AI Safety

Schelling Goodness, and Shared Morality as a Goal

New framework uses game theory to find moral consensus among diverse AI agents without shared history.

Deep Dive

Multiplicity.ai has published a conceptual framework called 'Schelling goodness' that applies game theory to the challenge of AI alignment. The core idea adapts Thomas Schelling's coordination games—where participants try to predict each other's choices to reach mutual benefit—to moral reasoning. In this framework, hypothetical agents from completely different, successful civilizations attempt to converge on binary answers (good/bad) to moral questions. They have no shared history or cultural context, only common knowledge of the question and background pressures from civilizational survival. The goal is not to declare objective morality, but to predict what such a diverse group would agree upon when explicitly coordinating.

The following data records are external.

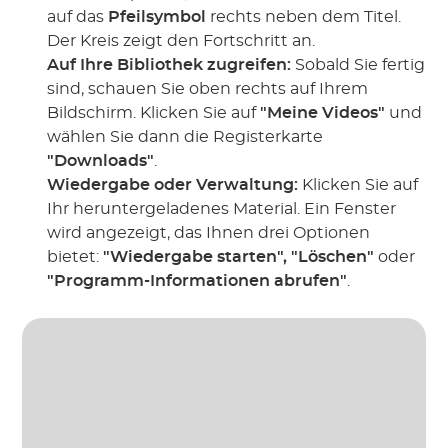
auf das
Pfeilsymbol
rechts neben dem Titel.
Der Kreis zeigt den Fortschritt an.
Auf Ihre Bibliothek zugreifen:
Sobald Sie fertig
sind, schauen Sie oben rechts auf Ihrem
Bildschirm. Klicken Sie auf
"Meine Videos"
und
wählen Sie dann die Registerkarte
"Downloads"
.
Wiedergabe oder Verwaltung:
Klicken Sie auf
Ihr heruntergeladenes Material. Ein Fenster
wird angezeigt, das Ihnen drei Optionen
bietet:
"Wiedergabe starten", "Löschen"
oder
"Programm-Informationen abrufen"
.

The technical approach defines 'Schelling-good' as the likely consensus answer in a forced-choice scenario where agents aim for mutual agreement. This creates a potential reference point for aligning AI systems that might surpass human intelligence and values. The essay carefully distinguishes these coordination-game predictions from first-order moral claims, labeling speculative sections clearly. For AI safety researchers, this offers a formal method to explore stable moral equilibria that diverse intelligences might independently reach. The next steps involve testing this framework with AI models to see if they converge on similar answers when placed in these hypothetical coordination scenarios.

Key Points
  • Applies Thomas Schelling's coordination game theory to AI moral alignment problems
  • Seeks consensus among agents with no shared history beyond civilizational success pressures
  • Defines 'Schelling-good' as predicted agreement, not an objective moral claim

Why It Matters

Provides a game-theoretic framework for aligning superintelligent AI systems through predicted moral consensus.